In the present case, two heterozygous mutations in the VPS13A gene were detected: (1) c.4242 + 1G > T (NM_033305; exon36) resulting from amino acid splicing; (2) c.9270_9274dupCAGAC (exon69, NM_033305) resulting from a frameshift in the amino acid R3092Pfs * 8, which is located in the last 10% of the coding region. Both mutations lead to the dysfunction of VPS13A. We also performed genetic testing on the parents and two sons of the proband. The father had no abnormal mutation, and but the mother and both sons each contained one VPS13A heterozygous mutation c.4242 + 1G > T, suggesting that the heterozygous mutation of VPS13A (c.4242 + 1G > T) is inheritable in the proband's family. The heterozygous mutation of VPS13A (c.9270_9274dupCAGAC) is a spontaneous mutation. Its pathogenicity remains unknown according to the ACMG guidelines, and has never been reported in the literature database. However, the present case proves that this mutation may also serve as main cause of neurological symptoms.
This patient was treated with oral tablets of sulphide hydrochloride (100 mg, 3 times daily), olanazapine (5 mg once a night), benzhexol (2 mg once daily), escitalopram (5 mg once daily), aripiprazole (5 mg once daily).

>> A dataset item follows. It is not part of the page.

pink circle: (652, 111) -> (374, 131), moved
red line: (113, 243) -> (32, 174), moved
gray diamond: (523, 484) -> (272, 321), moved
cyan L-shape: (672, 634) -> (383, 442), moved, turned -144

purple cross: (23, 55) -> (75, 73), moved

During the hospital stay, the symptoms showed no significant improvement. During a follow-up of 3 months, the patient had one episode of GTCS. EEG in the community hospital found epileptic discharge. No further diagnosis and treatment were made, not antiepileptic drugs were given. At present, the symptoms of ChAc can only be alleviated by drugs and surgery. Non-autonomous motor symptoms can be treated with dopamine antagonists or consumptive drugs, such as thiazoline and clozapine. Levodopa relieves dystonia, and focal botulinum toxin injection improves oratoid dystonia in ChAc patients[24, 25]. Deep brain stimulation is increasingly adopted as a new treatment for ChAc[26].

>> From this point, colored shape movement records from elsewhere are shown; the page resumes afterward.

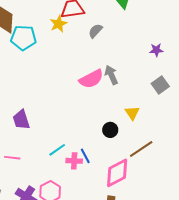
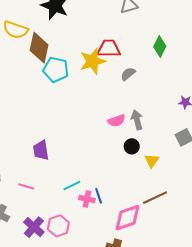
yellow star: (58, 24) -> (93, 61), size x1.5
pink semicircle: (91, 79) -> (117, 121), size x0.7
black circle: (110, 130) -> (132, 146), moved

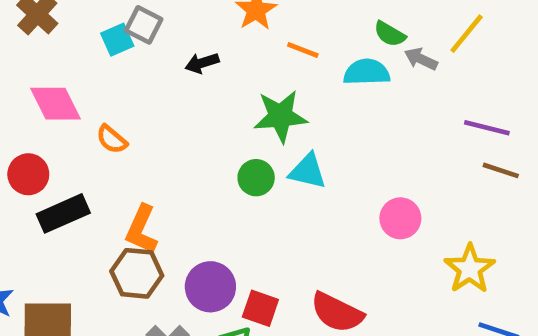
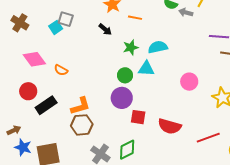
black arrow: (202, 63) -> (105, 29), moved, turned -112
cyan semicircle: (367, 72) -> (158, 47), moved
green star: (280, 116) -> (131, 47), size x0.7
orange L-shape: (142, 229) -> (80, 106), turned -120
purple circle: (210, 287) -> (122, 98), moved
red square: (260, 308) -> (138, 117), moved

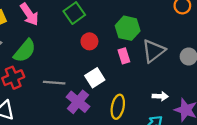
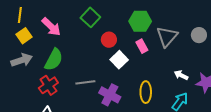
white square: (95, 78) -> (119, 60), moved
white arrow: (160, 96) -> (181, 75), turned -144

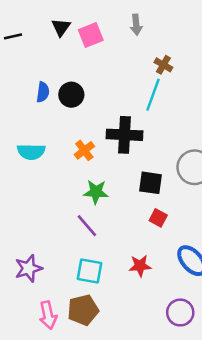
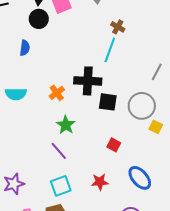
black circle: (71, 95) -> (39, 19), moved
black square: (150, 183) -> (108, 102), moved
green star: (96, 192) -> (66, 125), turned 30
cyan square: (89, 271) -> (61, 186), turned -30

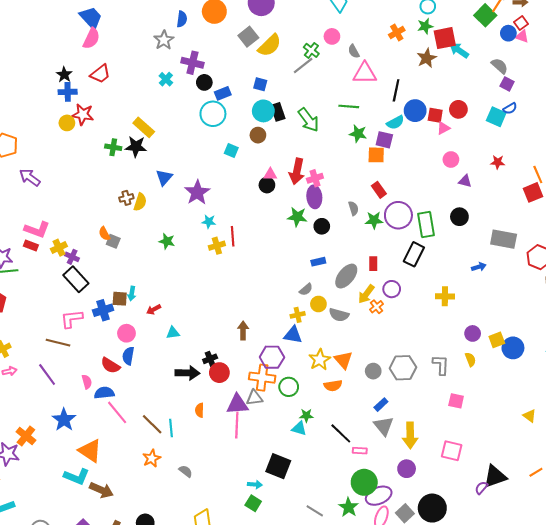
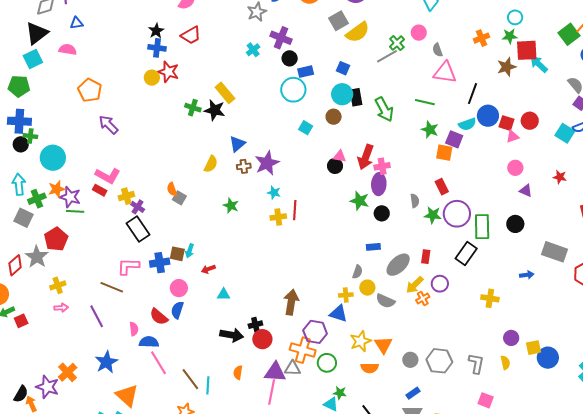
brown cross: (126, 198) -> (244, 166), moved
gray semicircle: (306, 289) -> (357, 272), turned -40
brown arrow: (243, 330) -> (291, 302), size x1.4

In conclusion, a female was diagnosed with ChAc according to clinical, imaging, muscle enzyme, electromyography, peripheral blood smear, genetic test results. The whole-exome sequencing of the proband and her family members showed two new pathogenic mutation sites of VPS13A gene in the proband. This case report can provide new information about the symptoms and genetic factors of ChAc.